「通信事業者は"土管屋"と揶揄され、自分たちでダウンパイプに徹すると卑下している」(同)が、これを「周辺サービスを含めて提供するスマートパイプになりたい」(同)というのが目標だ。
その中で「3つのもっと」(同)をスローガンに事業を展開していく計画を示す。「もっと身近に」「もっとグローバルへ」「もっといろんな価値を」という3つの「もっと」で、「確実にやりきる。今後10年、とことんやっていくというビジョンの核にしたい」(同)という。
具体的には、「真のFMBC(通信と放送の融合)の実現」を目指す方向性としてあげる。FMBCに関しては、固定と携帯、CATVを持つKDDIが以前から実現を目指していたが、これまではそれが十分ではなく、「マルチデバイス、マルチネットワークをベースに、新たなビジネスモデルを作っていきたい」(同)考えだ。

• **提供資料**:
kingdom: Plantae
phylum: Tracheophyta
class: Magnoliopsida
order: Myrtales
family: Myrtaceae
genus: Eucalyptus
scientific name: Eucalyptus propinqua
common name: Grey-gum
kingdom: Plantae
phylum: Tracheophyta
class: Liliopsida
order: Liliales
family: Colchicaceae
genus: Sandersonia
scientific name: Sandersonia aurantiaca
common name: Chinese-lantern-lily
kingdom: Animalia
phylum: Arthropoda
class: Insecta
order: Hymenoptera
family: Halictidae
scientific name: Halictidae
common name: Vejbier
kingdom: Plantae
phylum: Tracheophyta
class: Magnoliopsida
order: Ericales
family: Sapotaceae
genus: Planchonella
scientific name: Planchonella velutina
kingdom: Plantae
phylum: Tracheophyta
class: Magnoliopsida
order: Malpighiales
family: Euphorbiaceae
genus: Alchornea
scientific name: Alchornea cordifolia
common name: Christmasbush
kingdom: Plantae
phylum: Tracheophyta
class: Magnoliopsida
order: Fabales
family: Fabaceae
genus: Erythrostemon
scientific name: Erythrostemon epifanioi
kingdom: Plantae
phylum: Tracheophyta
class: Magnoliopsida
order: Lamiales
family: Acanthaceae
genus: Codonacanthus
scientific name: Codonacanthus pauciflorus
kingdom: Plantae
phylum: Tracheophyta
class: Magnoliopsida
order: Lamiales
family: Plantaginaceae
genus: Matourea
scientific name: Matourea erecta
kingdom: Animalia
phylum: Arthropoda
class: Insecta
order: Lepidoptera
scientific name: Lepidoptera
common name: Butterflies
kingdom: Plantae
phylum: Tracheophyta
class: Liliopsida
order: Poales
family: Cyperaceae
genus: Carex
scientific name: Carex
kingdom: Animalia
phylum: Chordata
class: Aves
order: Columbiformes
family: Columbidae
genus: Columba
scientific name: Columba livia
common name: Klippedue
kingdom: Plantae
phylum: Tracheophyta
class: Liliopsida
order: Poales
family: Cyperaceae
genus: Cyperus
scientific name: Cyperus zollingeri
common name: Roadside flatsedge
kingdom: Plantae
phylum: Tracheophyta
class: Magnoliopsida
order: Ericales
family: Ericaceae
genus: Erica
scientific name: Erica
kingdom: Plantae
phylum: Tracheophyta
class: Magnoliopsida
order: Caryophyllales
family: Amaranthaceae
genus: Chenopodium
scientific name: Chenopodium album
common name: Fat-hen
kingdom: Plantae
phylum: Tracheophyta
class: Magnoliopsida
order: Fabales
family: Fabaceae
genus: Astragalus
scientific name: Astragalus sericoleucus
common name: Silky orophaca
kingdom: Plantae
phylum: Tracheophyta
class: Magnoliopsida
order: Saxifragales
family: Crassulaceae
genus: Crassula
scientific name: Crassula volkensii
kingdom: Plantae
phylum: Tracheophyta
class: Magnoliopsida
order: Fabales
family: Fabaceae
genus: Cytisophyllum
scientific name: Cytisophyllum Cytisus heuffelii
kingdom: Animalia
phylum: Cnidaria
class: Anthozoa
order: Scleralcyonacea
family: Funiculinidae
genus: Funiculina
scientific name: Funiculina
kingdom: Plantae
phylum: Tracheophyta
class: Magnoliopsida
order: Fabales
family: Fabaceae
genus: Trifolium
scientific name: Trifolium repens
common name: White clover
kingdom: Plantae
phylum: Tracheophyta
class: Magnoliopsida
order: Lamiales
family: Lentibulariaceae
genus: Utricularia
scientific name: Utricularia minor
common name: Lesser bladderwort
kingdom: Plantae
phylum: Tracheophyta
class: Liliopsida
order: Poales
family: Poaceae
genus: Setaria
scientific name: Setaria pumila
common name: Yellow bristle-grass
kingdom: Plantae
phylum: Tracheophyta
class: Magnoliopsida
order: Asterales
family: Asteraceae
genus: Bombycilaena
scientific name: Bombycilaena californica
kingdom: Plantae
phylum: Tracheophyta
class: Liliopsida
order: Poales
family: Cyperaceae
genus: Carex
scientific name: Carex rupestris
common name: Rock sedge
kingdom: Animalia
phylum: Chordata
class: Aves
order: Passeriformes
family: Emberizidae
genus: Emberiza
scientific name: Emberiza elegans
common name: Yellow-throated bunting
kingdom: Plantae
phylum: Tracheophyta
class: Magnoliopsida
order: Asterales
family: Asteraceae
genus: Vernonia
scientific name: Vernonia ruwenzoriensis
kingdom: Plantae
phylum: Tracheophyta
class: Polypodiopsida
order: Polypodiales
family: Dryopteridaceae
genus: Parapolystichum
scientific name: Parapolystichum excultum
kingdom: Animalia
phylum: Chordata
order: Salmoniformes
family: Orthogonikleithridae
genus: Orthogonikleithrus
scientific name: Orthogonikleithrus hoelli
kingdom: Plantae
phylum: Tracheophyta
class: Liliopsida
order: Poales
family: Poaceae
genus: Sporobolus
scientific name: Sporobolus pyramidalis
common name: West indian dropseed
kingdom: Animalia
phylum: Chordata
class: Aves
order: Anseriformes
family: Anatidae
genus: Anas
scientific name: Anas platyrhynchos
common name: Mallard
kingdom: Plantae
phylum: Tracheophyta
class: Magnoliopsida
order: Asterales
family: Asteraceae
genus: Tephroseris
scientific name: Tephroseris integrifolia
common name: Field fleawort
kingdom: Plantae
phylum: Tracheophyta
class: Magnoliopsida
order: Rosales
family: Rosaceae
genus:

• **設問一覧**:
• A. 抜粋の内容を2文で要約してください。
• B. 抜粋において、スローガン「3つのもっと」を構成する語句をすべて挙げてください。
• C. 抜粋の「その中で「3つのもっと」(同」から「っていきたい」(同)考えだ。」までを、一字一句変えずに書き写してください。

• **解答**:
• A. 通信事業者は「土管屋」と揶揄されていますが、周辺サービスを含めて提供する「スマートパイプ」になることが目標です。そのために「もっと身近に」「もっとグローバルへ」「もっといろんな価値を」という「3つのもっと」をスローガンに事業を展開し、具体的な方向性として、マルチデバイスとマルチネットワークを基盤とする「真のFMBC(通信と放送の融合)の実現」を掲げています。

• B.
- もっと身近に
- もっとグローバルへ
- もっといろんな価値を

• C.
その中で「3つのもっと」(同)をスローガンに事業を展開していく計画を示す。「もっと身近に」「もっとグローバルへ」「もっといろんな価値を」という3つの「もっと」で、「確実にやりきる。今後10年、とことんやっていくというビジョンの核にしたい」(同)という。
具体的には、「真のFMBC(通信と放送の融合)の実現」を目指す方向性としてあげる。FMBCに関しては、固定と携帯、CATVを持つKDDIが以前から実現を目指していたが、これまではそれが十分ではなく、「マルチデバイス、マルチネットワークをベースに、新たなビジネスモデルを作っていきたい」(同)考えだ。